La raison de ce phénomène est phonétique. En français c'est la dernière syllabe de la phrase ou du groupe de mots qui est accentuée. Quand un mot se termine par un e muet c'est l'avant-dernière syllabe qui est accentuée. Dans le cas d'inversion du sujet avec je, le sujet lui-même ne pouvant pas être accentué, l'accent est reporté sur l'avant dernière syllabe.
Ce qui est possible avec, par exemple :
Suis-je vraiment aussi en retard ?
Me voici, dis-je en poussant la porte.
(syllabes accentuées en gras)
ne l'est plus quand le verbe se termine par un e muet (ce qui est le cas au présent de l'indicatif pour tous les verbes en -er et quelques verbes en -ir, et de tous les verbes, sauf être, aux temps simples du subjonctif) car le français n'admet pas l'accentuation sur l'antépénultième syllabe.
Dans le groupe de mot « chante-je » on ne peut faire porter l'accent tonique ni sur je (jamais accentué au contraire des autres pronoms sujets) ni sur la syllabe qui précède parce qu'elle se termine par un e muet :
La la la la la, chante-je gaiement.
devient :
La la la la la, chanté-je gaiement.
De façon à rendre le groupe de mot prononçable selon les règles d'accentuation du français on met un accent aigu sur le e final du verbe.

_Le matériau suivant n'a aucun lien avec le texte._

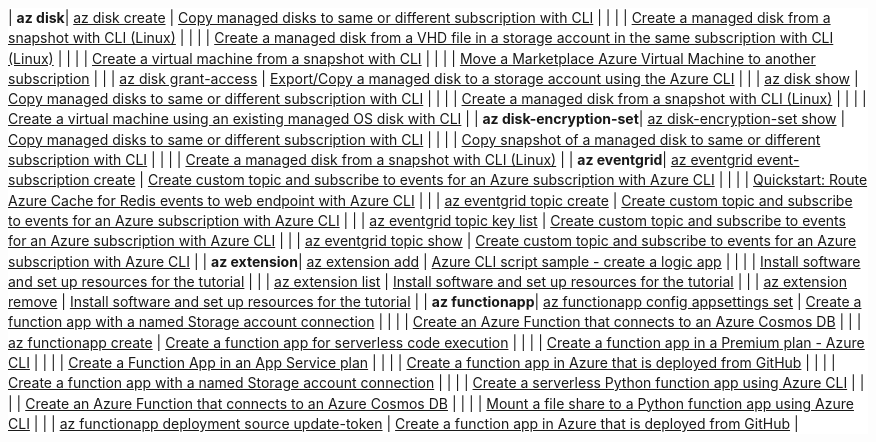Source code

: | **az disk**| [az disk create](/cli/azure/disk#az-disk-create) | [Copy managed disks to same or different subscription with CLI](/azure/virtual-machines/scripts/copy-managed-disks-to-same-or-different-subscription) |
| |  | [Create a managed disk from a snapshot with CLI (Linux)](/azure/virtual-machines/scripts/create-managed-disk-from-snapshot) |
| |  | [Create a managed disk from a VHD file in a storage account in the same subscription with CLI (Linux)](/azure/virtual-machines/scripts/create-managed-disk-from-vhd) |
| |  | [Create a virtual machine from a snapshot with CLI](/azure/virtual-machines/scripts/create-vm-from-snapshot) |
| |  | [Move a Marketplace Azure Virtual Machine to another subscription](/azure/virtual-machines/azure-cli-change-subscription-marketplace) |
| | [az disk grant-access](/cli/azure/disk#az-disk-grant-access) | [Export/Copy a managed disk to a storage account using the Azure CLI](/azure/virtual-machines/scripts/copy-managed-disks-vhd-to-storage-account) |
| | [az disk show](/cli/azure/disk#az-disk-show) | [Copy managed disks to same or different subscription with CLI](/azure/virtual-machines/scripts/copy-managed-disks-to-same-or-different-subscription) |
| |  | [Create a managed disk from a snapshot with CLI (Linux)](/azure/virtual-machines/scripts/create-managed-disk-from-snapshot) |
| |  | [Create a virtual machine using an existing managed OS disk with CLI](/azure/virtual-machines/scripts/create-vm-from-managed-os-disks) |
| **az disk-encryption-set**| [az disk-encryption-set show](/cli/azure/disk-encryption-set#az-disk-encryption-set-show) | [Copy managed disks to same or different subscription with CLI](/azure/virtual-machines/scripts/copy-managed-disks-to-same-or-different-subscription) |
| |  | [Copy snapshot of a managed disk to same or different subscription with CLI](/azure/virtual-machines/scripts/copy-snapshot-to-same-or-different-subscription) |
| |  | [Create a managed disk from a snapshot with CLI (Linux)](/azure/virtual-machines/scripts/create-managed-disk-from-snapshot) |
| **az eventgrid**| [az eventgrid event-subscription create](/cli/azure/eventgrid/event-subscription#az-eventgrid-event-subscription-create) | [Create custom topic and subscribe to events for an Azure subscription with Azure CLI](/azure/event-grid/scripts/cli-subscribe-custom-topic) |
| |  | [Quickstart: Route Azure Cache for Redis events to web endpoint with Azure CLI](/azure/azure-cache-for-redis/cache-event-grid-quickstart-cli) |
| | [az eventgrid topic create](/cli/azure/eventgrid/topic#az-eventgrid-topic-create) | [Create custom topic and subscribe to events for an Azure subscription with Azure CLI](/azure/event-grid/scripts/cli-subscribe-custom-topic) |
| | [az eventgrid topic key list](/cli/azure/eventgrid/topic/key#az-eventgrid-topic-key-list) | [Create custom topic and subscribe to events for an Azure subscription with Azure CLI](/azure/event-grid/scripts/cli-subscribe-custom-topic) |
| | [az eventgrid topic show](/cli/azure/eventgrid/topic#az-eventgrid-topic-show) | [Create custom topic and subscribe to events for an Azure subscription with Azure CLI](/azure/event-grid/scripts/cli-subscribe-custom-topic) |
| **az extension**| [az extension add](/cli/azure/extension#az-extension-add) | [Azure CLI script sample - create a logic app](/azure/logic-apps/sample-logic-apps-cli-script) |
| |  | [Install software and set up resources for the tutorial](/azure/azure-sql-edge/tutorial-deploy-azure-resources) |
| | [az extension list](/cli/azure/extension#az-extension-list) | [Install software and set up resources for the tutorial](/azure/azure-sql-edge/tutorial-deploy-azure-resources) |
| | [az extension remove](/cli/azure/extension#az-extension-remove) | [Install software and set up resources for the tutorial](/azure/azure-sql-edge/tutorial-deploy-azure-resources) |
| **az functionapp**| [az functionapp config appsettings set](/cli/azure/functionapp/config/appsettings#az-functionapp-config-appsettings-set) | [Create a function app with a named Storage account connection](/azure/azure-functions/scripts/functions-cli-create-function-app-connect-to-storage-account) |
| |  | [Create an Azure Function that connects to an Azure Cosmos DB](/azure/azure-functions/scripts/functions-cli-create-function-app-connect-to-cosmos-db) |
| | [az functionapp create](/cli/azure/functionapp#az-functionapp-create) | [Create a function app for serverless code execution](/azure/azure-functions/scripts/functions-cli-create-serverless) |
| |  | [Create a function app in a Premium plan - Azure CLI](/azure/azure-functions/scripts/functions-cli-create-premium-plan) |
| |  | [Create a Function App in an App Service plan](/azure/azure-functions/scripts/functions-cli-create-app-service-plan) |
| |  | [Create a function app in Azure that is deployed from GitHub](/azure/azure-functions/scripts/functions-cli-create-function-app-github-continuous) |
| |  | [Create a function app with a named Storage account connection](/azure/azure-functions/scripts/functions-cli-create-function-app-connect-to-storage-account) |
| |  | [Create a serverless Python function app using Azure CLI](/azure/azure-functions/scripts/functions-cli-create-serverless-python) |
| |  | [Create an Azure Function that connects to an Azure Cosmos DB](/azure/azure-functions/scripts/functions-cli-create-function-app-connect-to-cosmos-db) |
| |  | [Mount a file share to a Python function app using Azure CLI](/azure/azure-functions/scripts/functions-cli-mount-files-storage-linux) |
| | [az functionapp deployment source update-token](/cli/azure/functionapp/deployment/source#az-functionapp-deployment-source-update-token) | [Create a function app in Azure that is deployed from GitHub](/azure/azure-functions/scripts/functions-cli-create-function-app-github-continuous) |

À noter qu'il s'agit bien d'un accent aigu mais qu'il se prononce [ɛ].
Voici comment Grevisse présente le phonème (Le Bon Usage, dixième édition ; Les parties du discours, le verbe, § 638, A) :
Le pronom je postposé étant atone, fait en quelque sorte, corps avec le verbe. or comme la langue n'admet, dans aucun cas, que l'accent d'intensité frappe l'antépénultième syllabe, on a dû, dans la combinaison du verbe et du pronom je, accentuer la pénultième, c'est à dire la syllabe finale du verbe : de là le changement de l'e muet en e ouvert (noté abusivement é).
Ce phénomène se trouve dans tous les cas d'inversion du sujet, pas seulement donc dans les tournures interrogatives, mais aussi dans les propositions incises ou les propositions qui expriment un souhait.
Nous faisons la guerre, m'écrié-je (Ch. de Gaulle, Mémoires de guerre)
Puissé-je en finir avec cette histoire !
Je tiendrai jusqu'au bout, dussé-je en mourir.
À remarquer aussi (et Grevisse le signale) que ce é est parfois remplacé par -ai
Dussai-je cent fois y périr (J.J. Rousseau, Les Confessions)
-ir verbs always have an -i to break up the cluster.
The -ir verbs that end with e in the 1st person present tense are:
assaillir, couvrir, cueillir, défaillir, offrir, ouvrir, souffrir, tressaillir.
Mais, en m'offrant à vous, que vous offré-je ? (Denis-Xavier Clément Exercices de l'âme - 1827)
Si je souffrais de ma réclusion je ne l'avouerai jamais, certes ; mais en réalité, en souffré-je ? (Albert Grunberg, Journal d'un coiffeur juif à Paris, sous l'Occupation, 2001).
Sur ce dernier exemple on pourrait se demander si l'auteur a bien voulu employer le présent, car dans cette phrase l'imparfait serait aussi possible, donc « en souffrais-je ».
Suite aux commentaires sur la différence graphie/phonie du é qui se prononce [ɛ], j'ai continué à réfléchir et j'ai consulté l'orthographe rectifiée de 1990 - et donc depuis 1990 on peut aussi écrire ce e final, qui apparaît dans les inversions avec le pronom je, conformément à sa prononciation [ɛ], c'est à dire avec accent grave : è. Plus dans l'article Grammaire française:La postposition du sujet du wiktionary. Avec, au passage de nombreux exemples pour illustrer cette inversion.